Public Advocate Letitia James surveyed the turnout for the Women’s March on New York City on Saturday and was awed. “I’m just excited and thrilled and elated,” she said. “It underscores the notion that we will not be moved.”
Charging through the middle of it all was Chuck Schumer, shouting encouragement. The U.S. senator and Senate minority leader swam through the crowd, yelling “We’ll win this fight!” Down Second Avenue, across 42nd Street, up Fifth Avenue, there was Schumer, the living embodiment of political resistance to the 45th president of the United States.
Twenty-four hours earlier, Schumer had been on the dais at the presidential inauguration, the only Democrat to get a speaking spot, drawing a comparison between the tumult of the Civil War era and the political atmosphere of today. But at the march, he was back among the people. His name, shouted in question and exuberance, both announced his coming and succeeded his passage. “Is that Chuck Schumer?” asked a voice in the crowd. Another: “Schumer!” But before the marchers knew it, he was already 20 feet ahead, moving steadily toward the front of the crowd. He only stopped occasionally to step up on a metal barrier, face the crowd and shout again: “We’re gonna win this fight!” Cheers would rise, a selfie or two would be taken, and the Brooklynite was back on the move, charging again toward Trump Tower.

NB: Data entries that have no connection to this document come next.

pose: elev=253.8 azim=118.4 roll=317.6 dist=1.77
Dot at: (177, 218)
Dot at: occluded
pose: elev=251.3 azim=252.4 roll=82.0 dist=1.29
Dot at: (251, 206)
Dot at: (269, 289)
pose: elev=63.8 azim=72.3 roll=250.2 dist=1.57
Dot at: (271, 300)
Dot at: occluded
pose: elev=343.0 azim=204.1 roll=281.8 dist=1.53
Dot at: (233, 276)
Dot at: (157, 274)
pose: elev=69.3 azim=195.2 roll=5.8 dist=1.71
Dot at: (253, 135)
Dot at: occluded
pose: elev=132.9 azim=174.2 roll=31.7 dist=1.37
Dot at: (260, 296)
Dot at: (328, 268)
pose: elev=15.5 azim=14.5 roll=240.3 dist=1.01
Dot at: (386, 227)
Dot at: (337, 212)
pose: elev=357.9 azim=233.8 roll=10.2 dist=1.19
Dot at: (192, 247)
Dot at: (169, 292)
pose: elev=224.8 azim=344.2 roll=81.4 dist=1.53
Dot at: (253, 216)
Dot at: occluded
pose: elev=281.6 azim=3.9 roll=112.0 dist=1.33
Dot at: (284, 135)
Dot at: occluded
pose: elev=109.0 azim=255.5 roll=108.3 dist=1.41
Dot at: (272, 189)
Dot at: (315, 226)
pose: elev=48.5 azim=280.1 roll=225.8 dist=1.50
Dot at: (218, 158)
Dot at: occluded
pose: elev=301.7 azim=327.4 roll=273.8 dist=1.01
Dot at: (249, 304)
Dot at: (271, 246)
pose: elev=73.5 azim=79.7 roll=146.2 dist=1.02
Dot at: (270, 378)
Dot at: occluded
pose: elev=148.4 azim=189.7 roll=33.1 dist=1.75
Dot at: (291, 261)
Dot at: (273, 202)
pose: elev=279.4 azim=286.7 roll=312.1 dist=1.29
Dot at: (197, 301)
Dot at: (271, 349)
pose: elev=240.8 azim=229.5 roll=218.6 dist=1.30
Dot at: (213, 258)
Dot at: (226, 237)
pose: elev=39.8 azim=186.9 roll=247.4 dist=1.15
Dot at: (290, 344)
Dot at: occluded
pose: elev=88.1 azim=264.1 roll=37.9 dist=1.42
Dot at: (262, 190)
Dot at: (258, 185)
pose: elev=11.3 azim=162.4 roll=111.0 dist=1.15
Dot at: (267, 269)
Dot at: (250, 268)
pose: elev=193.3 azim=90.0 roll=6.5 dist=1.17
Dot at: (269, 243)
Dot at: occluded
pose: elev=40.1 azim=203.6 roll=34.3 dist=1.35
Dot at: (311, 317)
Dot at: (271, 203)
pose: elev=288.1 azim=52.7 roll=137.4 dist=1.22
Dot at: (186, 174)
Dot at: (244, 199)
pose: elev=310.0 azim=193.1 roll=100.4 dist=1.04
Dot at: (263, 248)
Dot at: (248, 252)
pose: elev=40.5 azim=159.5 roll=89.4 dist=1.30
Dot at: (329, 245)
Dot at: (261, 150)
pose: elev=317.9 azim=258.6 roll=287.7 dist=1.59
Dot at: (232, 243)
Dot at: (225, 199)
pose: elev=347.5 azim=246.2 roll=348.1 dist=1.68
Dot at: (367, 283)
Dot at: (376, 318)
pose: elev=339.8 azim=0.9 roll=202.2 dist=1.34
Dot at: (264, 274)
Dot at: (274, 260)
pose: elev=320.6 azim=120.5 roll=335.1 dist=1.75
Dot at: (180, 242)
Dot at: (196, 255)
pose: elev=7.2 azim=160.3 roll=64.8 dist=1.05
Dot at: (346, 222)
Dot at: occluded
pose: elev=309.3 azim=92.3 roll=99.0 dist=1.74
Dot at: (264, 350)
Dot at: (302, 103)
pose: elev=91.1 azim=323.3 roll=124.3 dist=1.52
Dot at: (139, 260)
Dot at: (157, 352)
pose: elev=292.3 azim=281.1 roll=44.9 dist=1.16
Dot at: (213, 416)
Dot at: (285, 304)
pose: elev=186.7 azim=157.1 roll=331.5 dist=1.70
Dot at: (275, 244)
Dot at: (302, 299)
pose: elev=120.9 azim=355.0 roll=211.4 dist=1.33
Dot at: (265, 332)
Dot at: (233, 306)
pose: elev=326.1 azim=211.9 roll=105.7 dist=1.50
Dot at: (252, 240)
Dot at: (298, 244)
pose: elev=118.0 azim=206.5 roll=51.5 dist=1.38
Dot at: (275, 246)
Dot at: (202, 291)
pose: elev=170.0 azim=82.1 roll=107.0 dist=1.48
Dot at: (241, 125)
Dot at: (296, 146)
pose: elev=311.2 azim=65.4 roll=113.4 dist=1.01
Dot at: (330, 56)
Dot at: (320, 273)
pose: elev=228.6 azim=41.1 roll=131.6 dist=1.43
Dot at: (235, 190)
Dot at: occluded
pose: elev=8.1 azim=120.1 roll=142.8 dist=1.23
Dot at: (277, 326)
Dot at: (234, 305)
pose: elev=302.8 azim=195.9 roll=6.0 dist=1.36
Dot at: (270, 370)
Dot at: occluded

While moving, a short comment to this reporter: "I think there are more people here than at Trump's inauguration. That says it all.”
The march was one of many events held across the country and in cities around the world to coincide with the Women’s March on Washington. The events were organized to show both opposition to the newly inaugurated president and support for women’s rights.
While Schumer had an easy time maneuvering within the crowd, other attendees were frustrated by the march’s pace. Rep. Carolyn Maloney, New York City first lady Chirlane McCray and actor Melissa McCarthy joined Public Advocate James and others at the front of the march, holding a pink banner for the mayor’s office. But the march was so crowded that they moved less than one city block in an hour. Completely surrounded by stationary marchers with no clear way forward, both Maloney and McCray left the march just one block from its starting point at Dag Hammarskjold Plaza.
City Councilwoman Vanessa Gibson took an optimistic tone, saying she had never seen an event with such overwhelming participation. But as chairwoman of the City Council’s Public Safety Committee, she admitted the crowd control had room for improvement.
“It’s something we want to do better moving forward when we have other marches,” she said. “And I don’t think this will be the last. Obviously we’re on day two of this administration. I do see a lot more marches and other forms of peaceful protest, standing up for women, for children, for seniors and for all New Yorkers.”
The crowd around the politicians eventually subsided to the point where the march could move forward. People of all ages filled the street, many wearing pink and holding signs with slogans like, “When they go low, we go high” and “No more nice kitty.” Some on Second Avenue danced while marching alongside a New Orleans-style brass band, while others chanted slogans like, “This is what Democracy looks like.”
Despite the massive crowds, the NYPD reported no arrests.